Records from a data collection »
__________
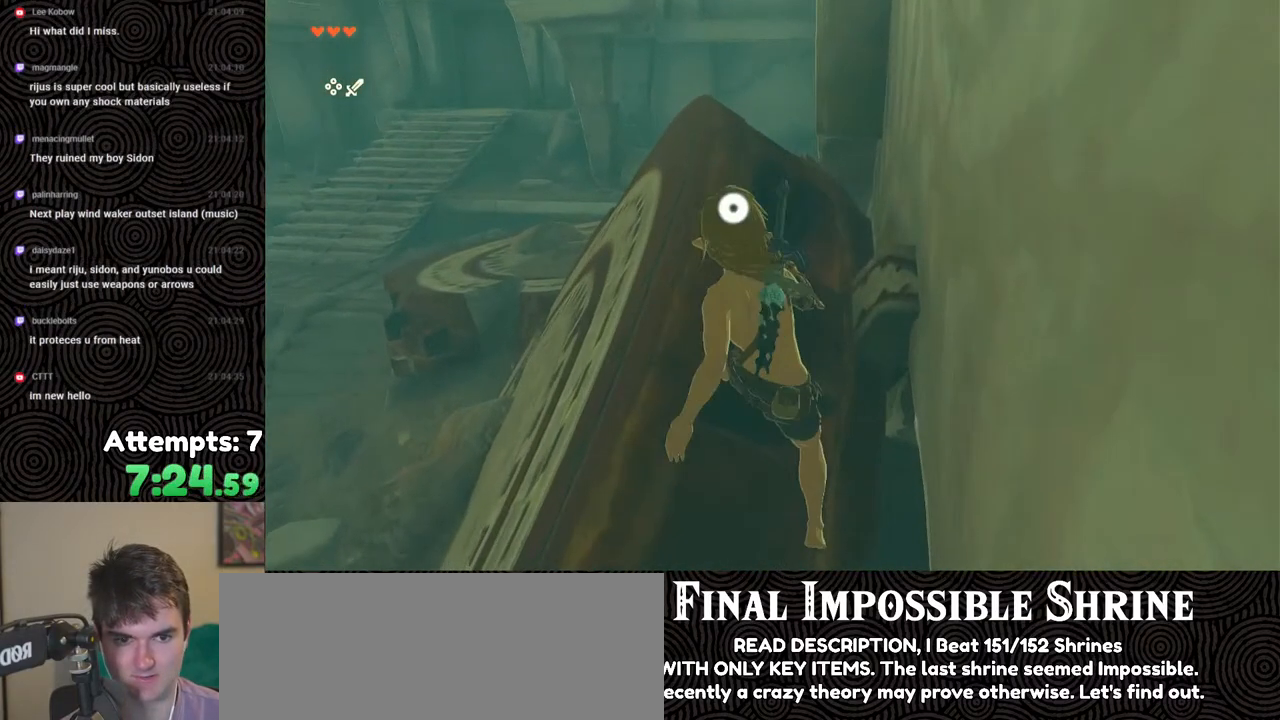
{"buttons": ["R1"], "left_stick": "center", "right_stick": "down", "events": [[167, "left_stick", "center"], [250, "R1", "down"]]}
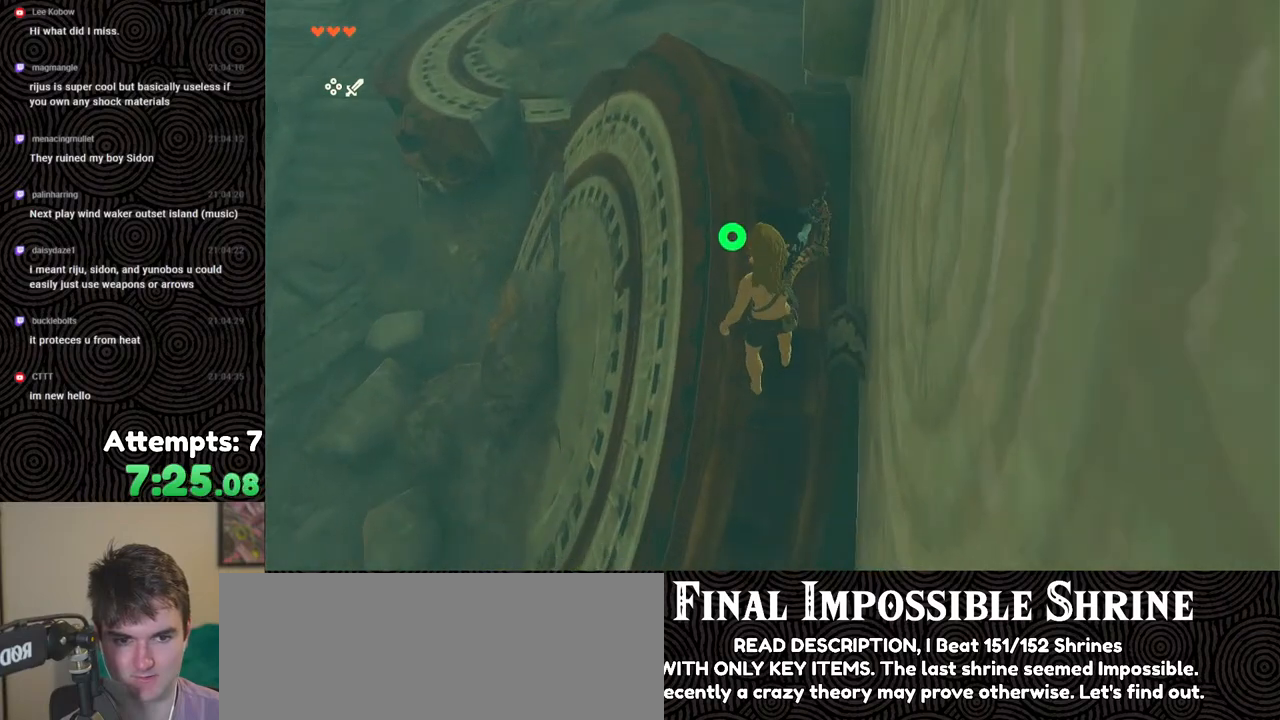
{"buttons": ["R1"], "left_stick": "center", "right_stick": "center", "events": [[217, "left_stick", "left"], [267, "left_stick", "up-left"], [400, "left_stick", "center"], [400, "right_stick", "center"]]}
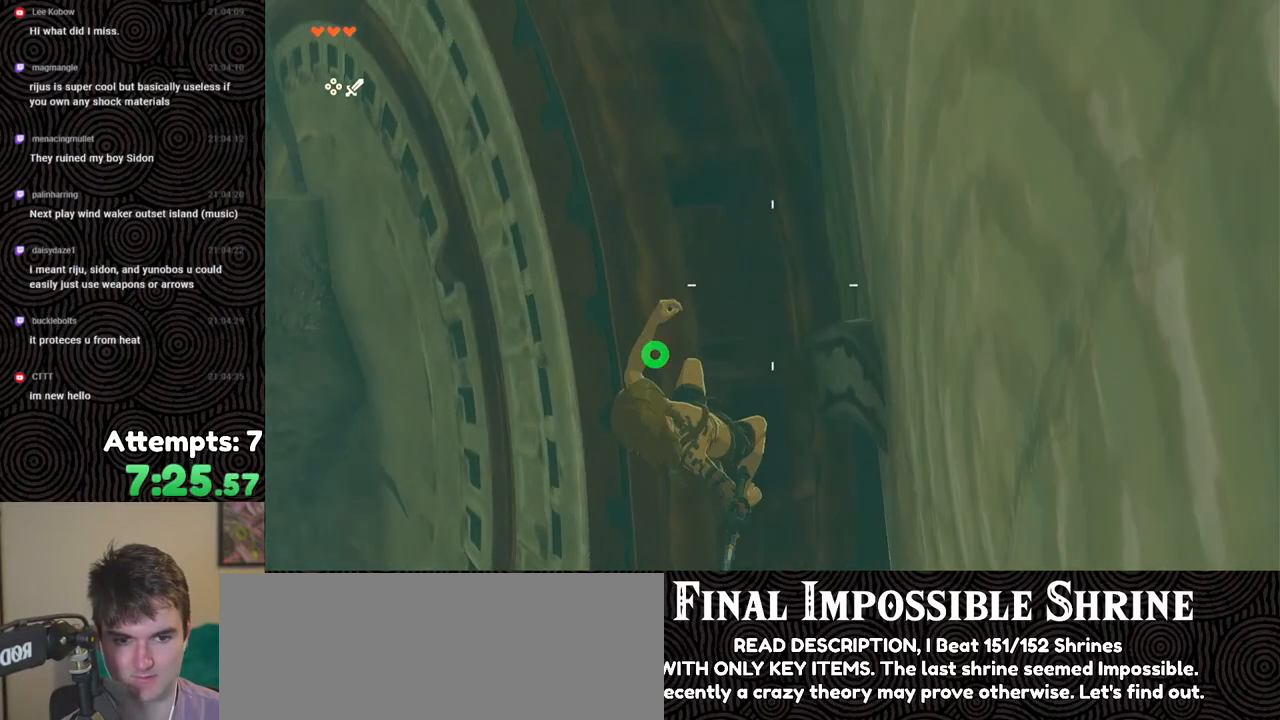
{"buttons": ["R1"], "left_stick": "up-left", "right_stick": "down-right", "events": [[67, "left_stick", "up-left"], [183, "left_stick", "center"], [333, "right_stick", "down-right"], [383, "left_stick", "up-left"]]}
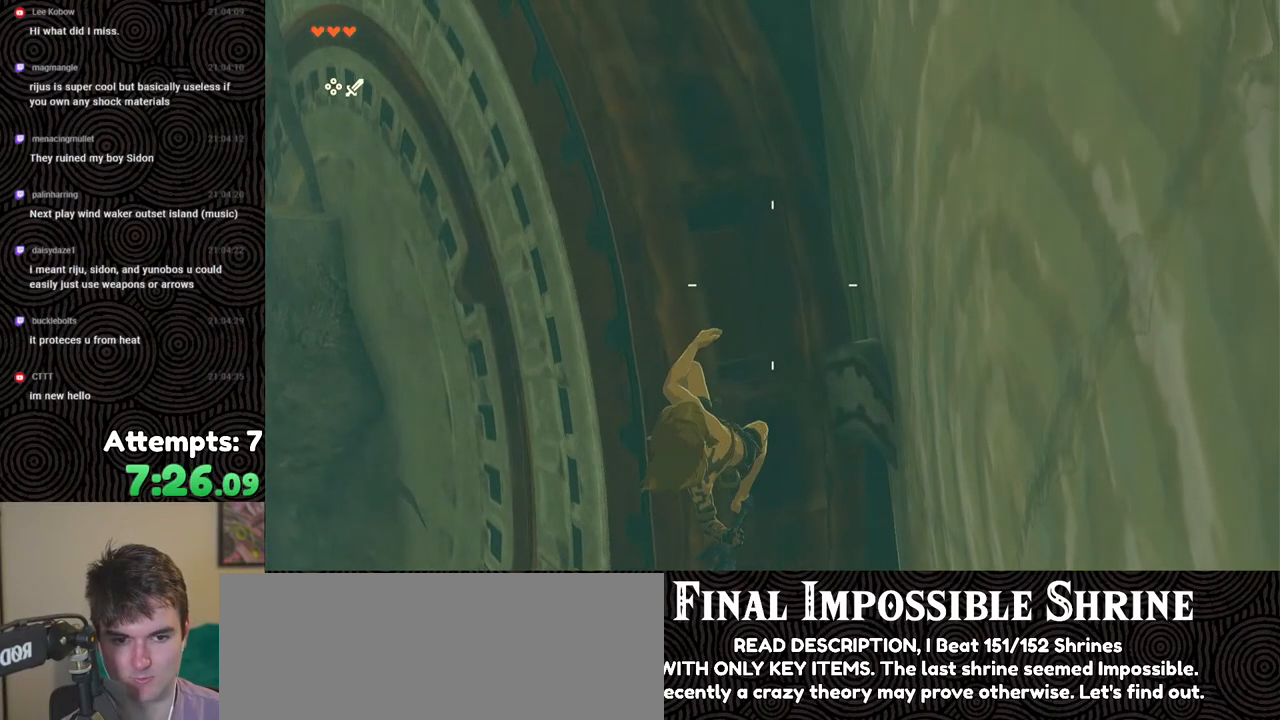
{"buttons": ["R1"], "left_stick": "center", "right_stick": "down-right", "events": [[17, "left_stick", "center"], [217, "left_stick", "up-left"], [317, "left_stick", "center"]]}
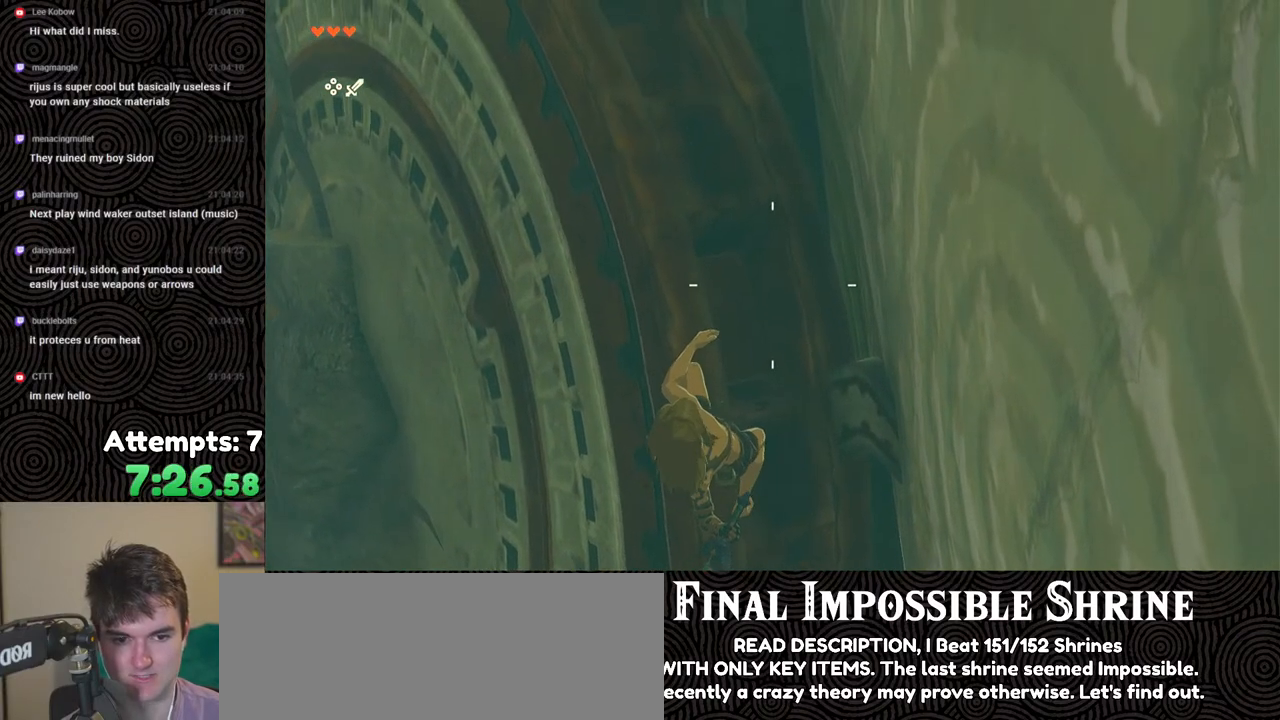
{"buttons": ["R1"], "left_stick": "center", "right_stick": "down-right", "events": [[83, "left_stick", "up-left"], [167, "left_stick", "center"]]}
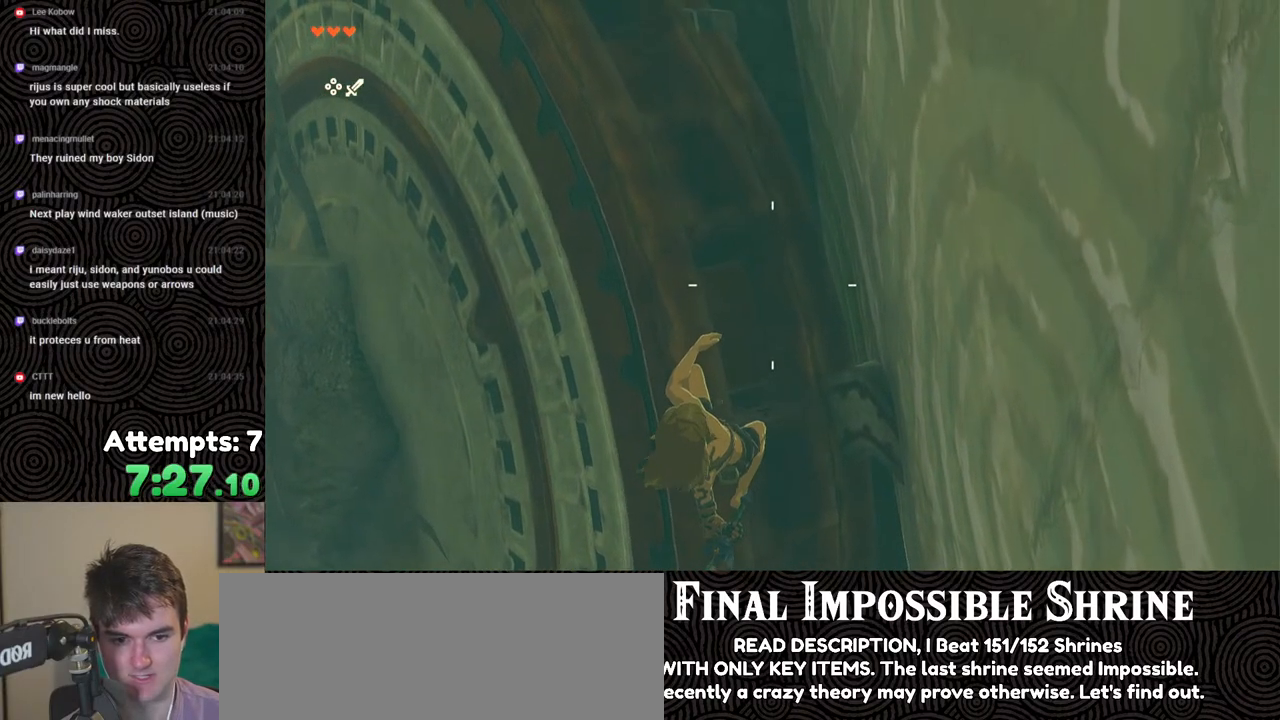
{"buttons": ["R1"], "left_stick": "center", "right_stick": "down-right", "events": []}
__________
Transcribe every line of the records exactly. Pictures do not belong in the copy.

Solution »
{"buttons": ["R1"], "left_stick": "center", "right_stick": "down", "events": [[167, "left_stick", "center"], [250, "R1", "down"]]}
{"buttons": ["R1"], "left_stick": "center", "right_stick": "center", "events": [[217, "left_stick", "left"], [267, "left_stick", "up-left"], [400, "left_stick", "center"], [400, "right_stick", "center"]]}
{"buttons": ["R1"], "left_stick": "up-left", "right_stick": "down-right", "events": [[67, "left_stick", "up-left"], [183, "left_stick", "center"], [333, "right_stick", "down-right"], [383, "left_stick", "up-left"]]}
{"buttons": ["R1"], "left_stick": "center", "right_stick": "down-right", "events": [[17, "left_stick", "center"], [217, "left_stick", "up-left"], [317, "left_stick", "center"]]}
{"buttons": ["R1"], "left_stick": "center", "right_stick": "down-right", "events": [[83, "left_stick", "up-left"], [167, "left_stick", "center"]]}
{"buttons": ["R1"], "left_stick": "center", "right_stick": "down-right", "events": []}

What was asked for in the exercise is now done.